He learned all about her divorce and everything she’s done since they last spoke. I asked if he talked about me and he said no. During an entire hour-long conversation the fact that he’s taken, in love, and LIVING WITH his girlfriend never came up? He never volunteered that information? Hmm. So I asked him if they exchanged numbers and they did. This is a woman he actually cheated on another girlfriend with a few years ago!
Anyway, the very next day she texts him “heeeyyyyyy” and he responds with “sup dawg,” and I nearly lost it. I told him I was not okay with him having any kind of contact with her whatsoever. EVER. He said that was fine and he wouldn’t talk to her. To his credit, he hasn’t returned her texts. He’s just ignoring her, which gets the job done, but I really wish he would TELL her why he isn’t talking to her. He says ignoring her is good enough. I cannot figure out why telling this woman he has a girlfriend and can’t talk to her is such a problem for him. He also doesn’t think there was any betrayal in his actions. No, he didn’t cheat on me, but the situation and his actions feel shady and I can’t get that out of my head. Am I crazy? Am I taking this too seriously? — Betrayed at the Dog Park
This is more than your boyfriend not telling his “big ex” that you exist. This is also your freaking out because your boyfriend stops responding to your texts for an hour. This is about your apparent reading of all his texts. This is about your boyfriend having a history of cheating (and cheating specifically with this person). This is about your not trusting your boyfriend. Your boyfriend agreeing not to speak to his ex isn’t going to fix that. Even his telling her he’s with you isn’t going to fix it. You don’t trust him. You didn’t trust him BEFORE he ran into his ex at the dog park (hence, thinking it’s weird not hearing from him for an hour), and then you freaked out when you found out whom he ran into and what he neglected to tell her in their long, personal conversation that included lots of relationship updates from her.
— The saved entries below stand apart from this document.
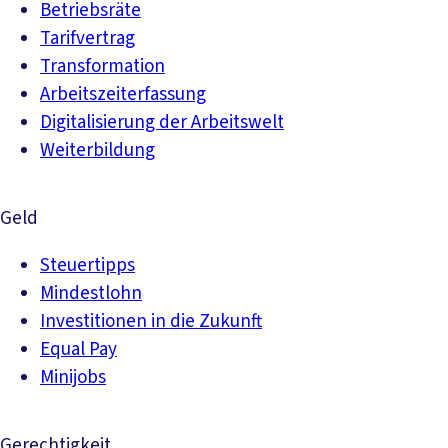
Betriebsräte
Tarifvertrag
Transformation
Arbeitszeiterfassung
Digitalisierung der Arbeitswelt
Weiterbildung
Geld
Steuertipps
Mindestlohn
Investitionen in die Zukunft
Equal Pay
Minijobs
Gerechtigkeit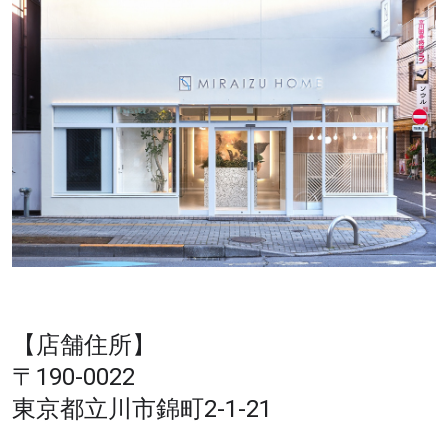
【店舗住所】
〒190-0022
東京都立川市錦町2-1-21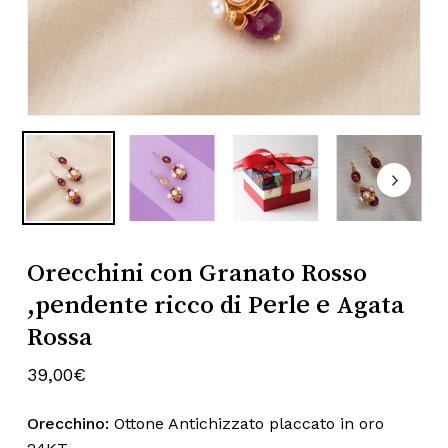
Subtotale:
0,00
€
Nome
*
Visualizza Carrello
Pagamento
Email
*
Orecchini con Granato Rosso
Salva il mio nome, email e sito web
,pendente ricco di Perle e Agata
in questo browser per la prossima
volta che commento.
Rossa
39,00
€
Orecchino:
Ottone Antichizzato placcato in oro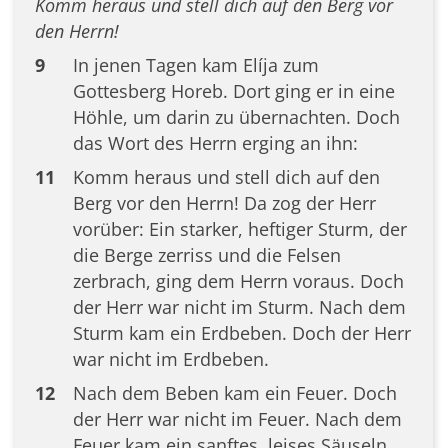
Komm heraus und stell dich auf den Berg vor
den Herrn!
9
In jenen Tagen kam Elíja zum
Gottesberg Horeb. Dort ging er in eine
Höhle, um darin zu übernachten. Doch
das Wort des Herrn erging an ihn:
11
Komm heraus und stell dich auf den
Berg vor den Herrn! Da zog der Herr
vorüber: Ein starker, heftiger Sturm, der
die Berge zerriss und die Felsen
zerbrach, ging dem Herrn voraus. Doch
der Herr war nicht im Sturm. Nach dem
Sturm kam ein Erdbeben. Doch der Herr
war nicht im Erdbeben.
12
Nach dem Beben kam ein Feuer. Doch
der Herr war nicht im Feuer. Nach dem
Feuer kam ein sanftes, leises Säuseln.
Not only do you not trust your boyfriend, but you probably aren’t feeling terribly important to him either. He didn’t even mention he was in love? Isn’t that kind of a big deal? If you’re going to have a big catch-up with someone you haven’t seen in a long time, isn’t that something you mention? … Except for when there’s a conflict of interest, right? Isn’t that what you’re thinking? That he didn’t tell his ex about you because you are a conflict of interest? The other interest, of course, being HER. She’s divorced now, after all.
I don’t think you’re crazy, but I do think you’re probably in the wrong relationship. And I think you probably know that. But I also know there’s probably not much I or anyone else can say to persuade you to get out, so I’ll simply say this: If there weren’t a conflict of interest, your boyfriend would have mentioned you to his ex. There’s a reason he didn’t. Stay with him and your fears over what that reason is will surely be confirmed. And if they aren’t confirmed, you’ll drive yourself crazy looking for signs of confirmation. Because you don’t trust your boyfriend. And regardless of any big ex in the picture, that’s reason alone to MOA.